Viesville: fraude au tachygraphe, le conducteur accable ses patrons

L'accident de Viesville
L'accident de Viesville - © rtbf;be

Le temps de conduite aurait été trafiqué dans le camion impliqué dans l'accident mortel, hier après-midi, à Viesville, près de Charleroi. Les enquêteurs ont relevé une fraude sur le tachygraphe, l'instrument de sécurité routière, qui enregistre notamment, les durées de conduite, de repos et de vitesse.

L'appareil indiquait qu'il y avait deux chauffeurs pour se relayer, alors qu'il n'y en avait qu'un à bord. Hier après-midi, le poids lourd avait dévié de sa trajectoire, sur la E42,  avant de percuter un camion qui protégeait un chantier de traçage des bandes autoroutières. Un ouvrier de 24 ans, originaire d'Eghezée, a été tué et 3 autres blessés. 

Privé de liberté, le chauffeur du camion, un Français de 44 ans, a été entendu ce jeudi matin par l'auditeur du travail de Charleroi, Charles-Eric Clesse. Quatre minutes avant l'impact, l'intéressé envoyait encore un SMS à son épouse. Il affirme toutefois s'être assoupi au volant juste après.

Selon l'auditeur du travail, le chauffeur n'aurait pris que 5h30 de repos entre deux trajets, ses patrons luxembourgeois lui ayant demandé "de faire le nécessaire pour que les marchandises soient livrées". Le tachygraphe, qui mentionnait la présence de deux conducteurs censés se relayer, a donc bien été trafiqué.

Au terme de l'audition, le chauffeur a été relaxé mais sera poursuivi devant le tribunal correctionnel de Charleroi du chef de faux et usages de faux, ainsi que de coups et blessures ayant entraîné la mort sans intention de la donner. Les deux gérants de la société de transport et le directeur financier sont également entendus et pourraient faire l'objet de poursuites similaires.

Des chantiers dangereux

Effectuer des chantiers à ces endroits est de toutes manières très dangereux.

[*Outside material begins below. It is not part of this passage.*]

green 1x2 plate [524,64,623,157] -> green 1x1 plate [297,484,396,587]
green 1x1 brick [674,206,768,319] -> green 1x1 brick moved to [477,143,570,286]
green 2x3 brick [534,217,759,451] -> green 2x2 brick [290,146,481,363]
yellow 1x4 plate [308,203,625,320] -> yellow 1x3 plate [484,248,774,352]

Mais dans la plupart des cas, c'est le comportement des automobilistes et des poids lourds qui est en cause.

"Une autoroute c'est par définition un endroit très dangereux", explique Fabian Namur de la SOFICO, le gestionnaire des autoroutes de Wallonie. "Plusieurs dizaines de personnes sont blessées voire plus gravement, tuées chaque année dans des accidents sur l'autoroute. Des gens, des ouvriers qui travaillent sur le côté ou en berme centrale dans le cadre d'un chantier. On a des cas de camions de chantier, de signalisation de chantier qui sont renversés par des véhicules quels qu'ils soient, des voitures, des poids-lourds et donc ça nous rappelle en permanence que ce sont des activités très dangereuses et qu'on doit rester très vigilants. Nous essayons d'avoir des garanties maximales pour notre personnel, les ouvriers qui travaillent. Maintenant, on demande aussi aux automobilistes de faire aussi un effort de leur côté, à savoir être vigilants. Souvent on entend le message : c'est un peu la faute de l'infrastructure. Mais il faut savoir que dans 9 accidents sur 10 en Wallonie, c'est un comportement qui est en cause et pas l'infrastructure".

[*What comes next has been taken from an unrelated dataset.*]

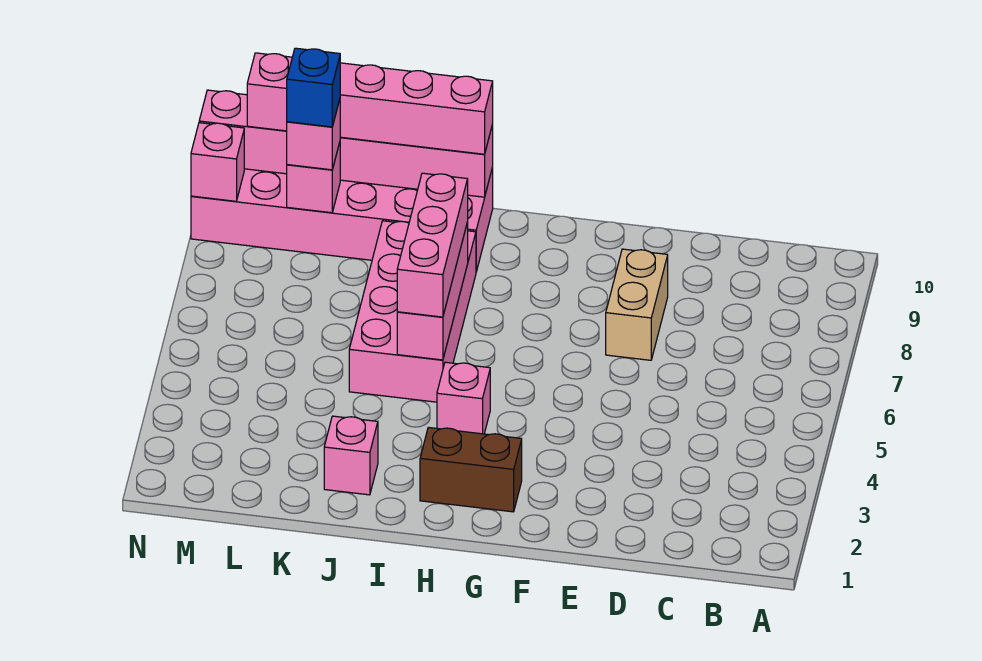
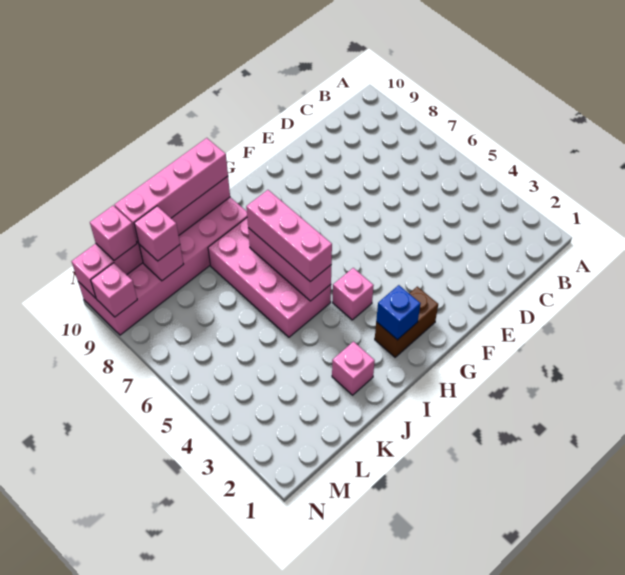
tan 1x2 brick [606,249,668,360] -> none
blue 1x1 brick [287,48,340,127] -> blue 1x1 brick moved to [376,285,421,340]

Notons que, dans le cas présent, le ministre wallon des travaux public, Carlo Di Antonio (cdH), pointe néanmoins aussi un problème de sécurisation du chantier. Il a estimé, dans La Nouvelle Gazette de ce jeudi matin, que le véhicule tampon était trop près du camion contenant la matière brûlante. Il devait y avoir 100 mètres entre les deux véhicules et, visiblement, ce n’était pas le cas.